Es ist wichtig, dass die Vorgaben eingehalten werden. Aber es ist ebenso wichtig, dass wir sie mit Anstand und Verstand umsetzen. Wir sind ein Dienstleister und auf die Kunden angewiesen. Ich will den Leuten so wenig vorschreiben wie möglich. Aber es wird klappen mit den Massnahmen. Unsere Mitglieder sind loyal und treu. Unzählige verzichten auf die Forderung, dass wir ihr Abo kostenlos verlängern, obwohl sie in den vergangenen Wochen nicht trainieren konnten.

Sie haben für Ihre drei Angestellten Kurzarbeit angemeldet und erhalten selber den Beitrag für Selbstständige. Im Center haben Sie in den vergangenen Wochen keinen Rappen verdient. Auch wenn Mitglieder auf Geld verzichten: Wie können Sie das stemmen?

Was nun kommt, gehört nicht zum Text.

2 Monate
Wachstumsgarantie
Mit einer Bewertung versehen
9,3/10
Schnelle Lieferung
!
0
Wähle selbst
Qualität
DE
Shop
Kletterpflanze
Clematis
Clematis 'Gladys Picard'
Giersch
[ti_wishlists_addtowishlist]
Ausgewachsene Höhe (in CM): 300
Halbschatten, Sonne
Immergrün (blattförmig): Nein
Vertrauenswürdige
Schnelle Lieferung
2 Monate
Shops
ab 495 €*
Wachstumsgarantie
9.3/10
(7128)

Unser Verlust in den vergangenen zwei Monaten ist sechsstellig. Diesen können wir nur aushalten, weil wir in den vergangenen viereinhalb Jahren wirtschaftlich gut gearbeitet und Reserven angelegt haben. Diese wollte ich aber natürlich nicht einfach so aufbrauchen wie jetzt, sondern für Investitionen ins Center, einen möglichen Neubau oder Anschaffungen einsetzen. Nun wurde viel Geld für den Einnahmeausfall eingesetzt – wir werden Jahre arbeiten müssen, um das wieder aufzuholen, was wir jetzt verloren haben.

Hatten Sie nie Existenzängste?
Als das Center geschlossen wurde, habe ich mein Geschäft bachab gehen sehen. Ich war in Schockstarre. In vielen Situationen könnte ich weinen, ich hatte auch Albträume und schlaflose Nächte. Anfang Februar – rückblickend im dümmsten Moment – habe ich ein zweites Unternehmen aufgemacht: Ich verkaufe gesunde Fertigmenüs, die für Menschen geeignet sind, die Fitness machen und sich gut ernähren wollen. Verkauft wird das Essen in Fitness-Centern – und die haben nun auch alle geschlossen. Die Corona-Massnahmen haben mich also gleich doppelt getroffen. Aber es hilft ja alles nichts. Es muss weitergehen und wir müssen nach vorne blicken.